Is FDA Mimicking MDR? Clinical Data Recommendations for 510(k) Submissions
WHOA. Did you see this? On September 7, 2023, FDA issued a new guidance document entitled Recommendations for the Use of Clinical Data in Premarket Notification [510(k)] Submissions. This is one of three 510(k) guidance documents that FDA issued on the same day that radically change how the medical device industry can seek clearance of its Class II medical devices in the U.S. These new guidance documents should give pause to medical device manufacturers who thought they knew what to expect from FDA when making their substantial equivalence claims. The changes are part of FDA’s 510(k) plan to modernize the 510(k) program as part of the CDRH Safety Action Plan. The idea is to provide greater clarity around what may be required for 510(k) submissions. However, the language in this particular guidance appears to give FDA rather broad authority to request clinical data based on their interpretation of whether the sponsor has successfully demonstrated substantial equivalence. Let’s look more closely.
Historically, FDA has not required clinical data to support the safety and effectiveness of Class II medical devices for which there is a suitable predicate and for which the sponsor is able to establish substantial equivalence. Though it has always had the authority to request clinical data, this has typically not been a requirement. Not having to generate pre-market clinical evidence is a critical component to the 510(k) process as it facilitates introduction of new medical devices that are not considered to be high risk in an efficient manner to address patient needs. It also creates competition in the device industry, which is a healthy component of a functional economy. Over the years, there have been criticisms of the 510(k) program, particularly when something goes wrong with a particular device. However, the general consensus based on decades of performance data indicates that the devices cleared under the 510(k) program are overwhelmingly safe and effective for patients. In addition, FDA can require additional special controls and post-market surveillance studies (under Section 522) in the case where a new device is substantially equivalent, but may raise some new questions of safety or effectiveness.
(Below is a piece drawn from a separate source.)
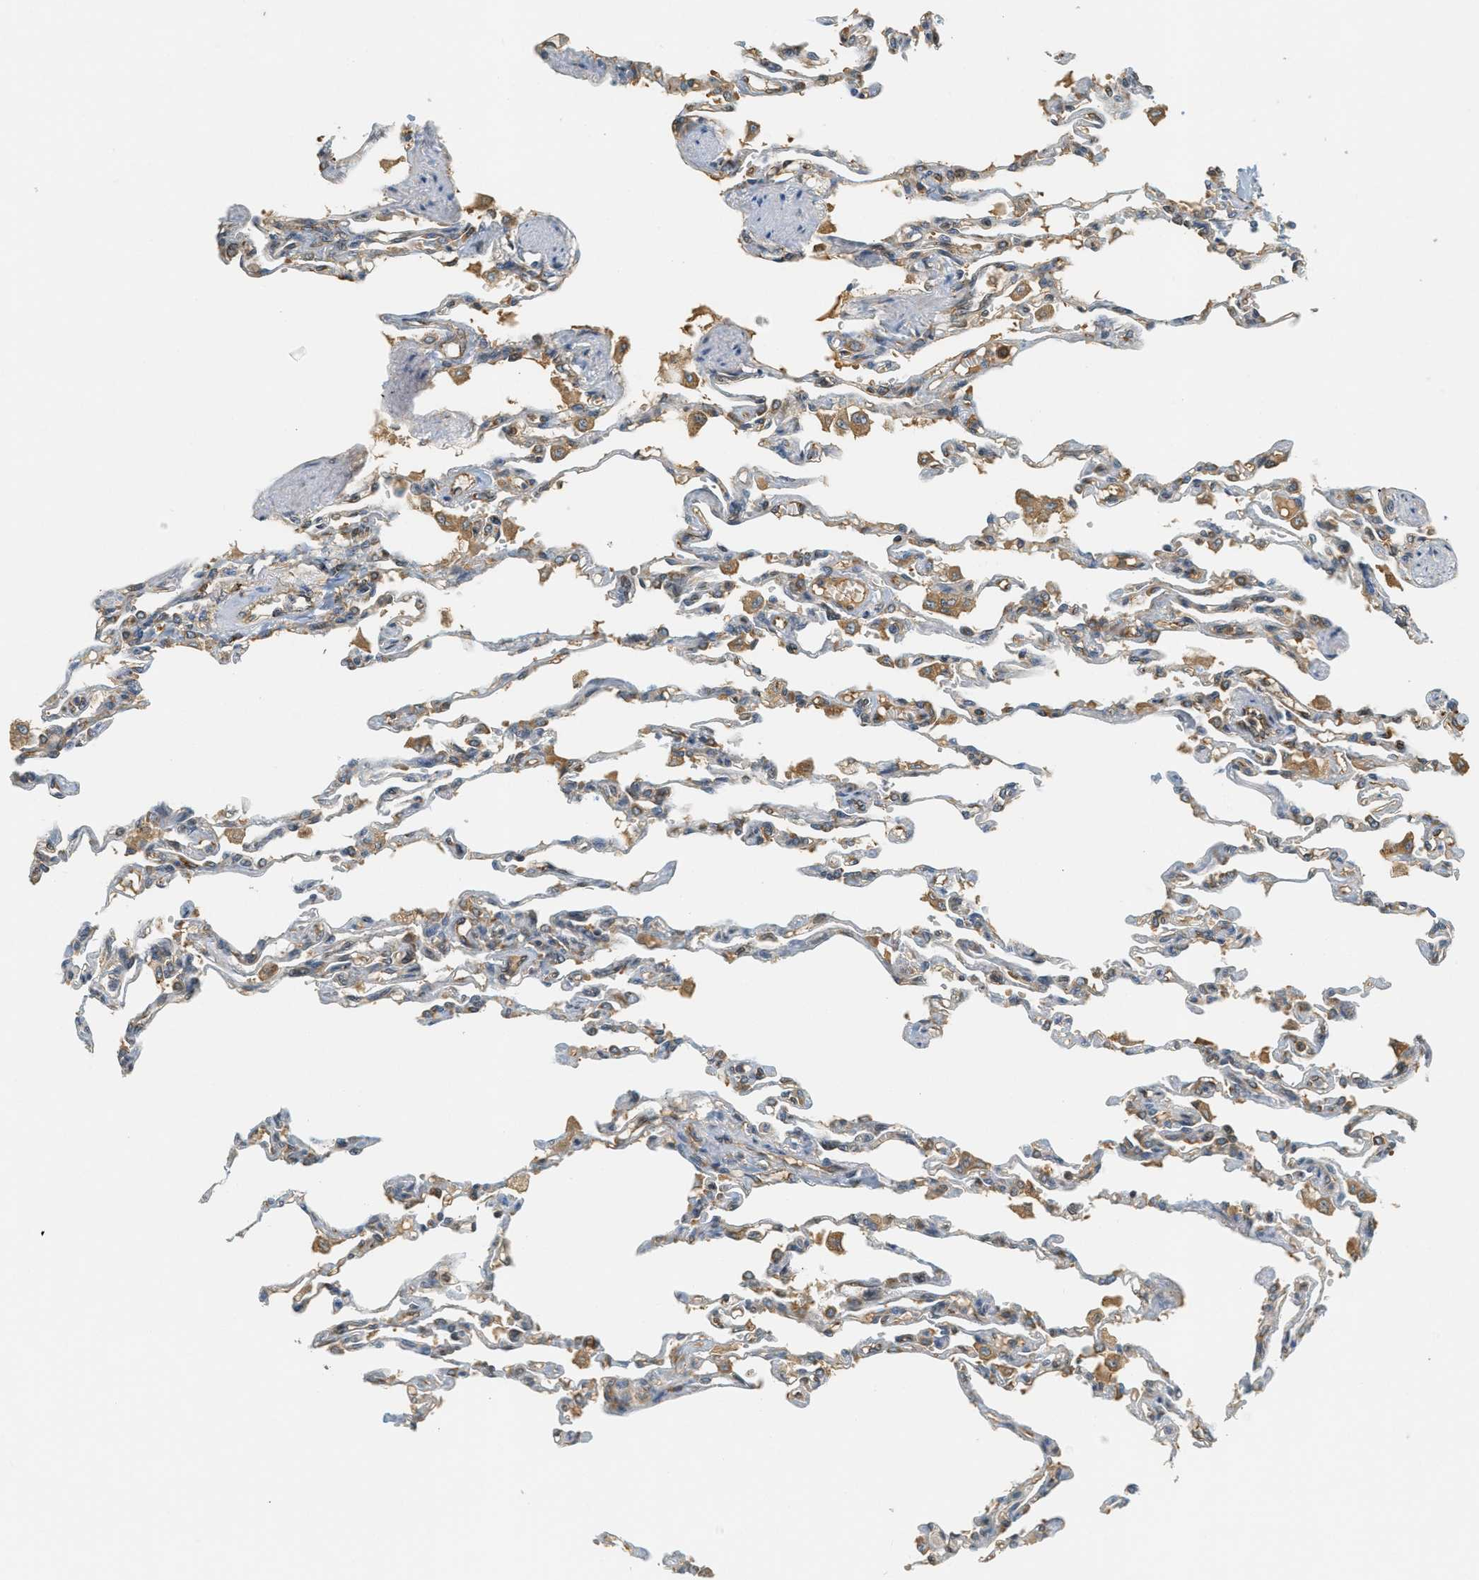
{"staining": {"intensity": "moderate", "quantity": "<25%", "location": "cytoplasmic/membranous"}, "tissue": "lung", "cell_type": "Alveolar cells", "image_type": "normal", "snomed": [{"axis": "morphology", "description": "Normal tissue, NOS"}, {"axis": "topography", "description": "Lung"}], "caption": "A histopathology image of lung stained for a protein shows moderate cytoplasmic/membranous brown staining in alveolar cells. (brown staining indicates protein expression, while blue staining denotes nuclei).", "gene": "PDK1", "patient": {"sex": "male", "age": 21}}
Though the release of this new guidance is consistent with FDA’s modernization plans, the language of the guidance gives pause. Further, within the context of global regulatory requirements, I can’t help but wonder whether FDA isn’t eyeing the EU MDR regulations that required medical device manufacturers to identify clinical data to support their MDR CE mark. Under EU MDR sufficient clinical data had to be generated for devices that are typically considered Class II in the U.S. With all that data lying around, why wouldn’t FDA want to get a closer look at it? I’ve personally experienced requests from FDA for clinical data rivaling what is typically found in a national joint registry in other countries. While this was in the post-market setting, the sense is that FDA wants more clinical data. This guidance would indicate they are finding ways to make it more likely to be a requirement for market clearance.
While the new guidance clearly sticks to the standard requirements for 510(k) devices stating that “clinical data would not be necessary to demonstrate [substantial equivalence] to a predicate device and requiring clinical data would be inconsistent with the least burdensome provisions of the FD&C Act”, the guidance further states, rather vaguely, that “for certain devices subject to 510(k) requirements, obtaining clinical data may be necessary to demonstrate that a new device is [substantially equivalent] to a predicate device.” (emphasis added).
The guidance goes on to state that FDA may request “clinical performance data” if the Agency determines that non-clinical, animal, or other bench studies are not sufficient to support safety and effectiveness. In addition, clinical data may be requested if there are differences in indications or technological differences between the new and predicate device. Clinical data may also be necessary when substantial equivalence cannot be determined by non-clinical testing or there are newly identified or increased risks. These broad criteria mean that nearly any 510(k) submission for a new device that is not nearly identical to its predicate could be subject to the requirement that clinical data be provided to obtain clearance.
While I am a proponent of clinical research and robust post-market clinical evidence of safety and performance, I have concerns about the impact of this new guidance on the ability of sponsors to get Class II devices cleared without the need for pre-market clinical research studies. The language of the guidance is broad enough to give FDA justification for clinical data requirements well beyond what has been expected in the past. Requirements like this will hamper innovation and delay patient access to new devices. Medical device manufacturers should prepare themselves for the possibility that the 510(k) program in the U.S. just got an EU MDR upgrade.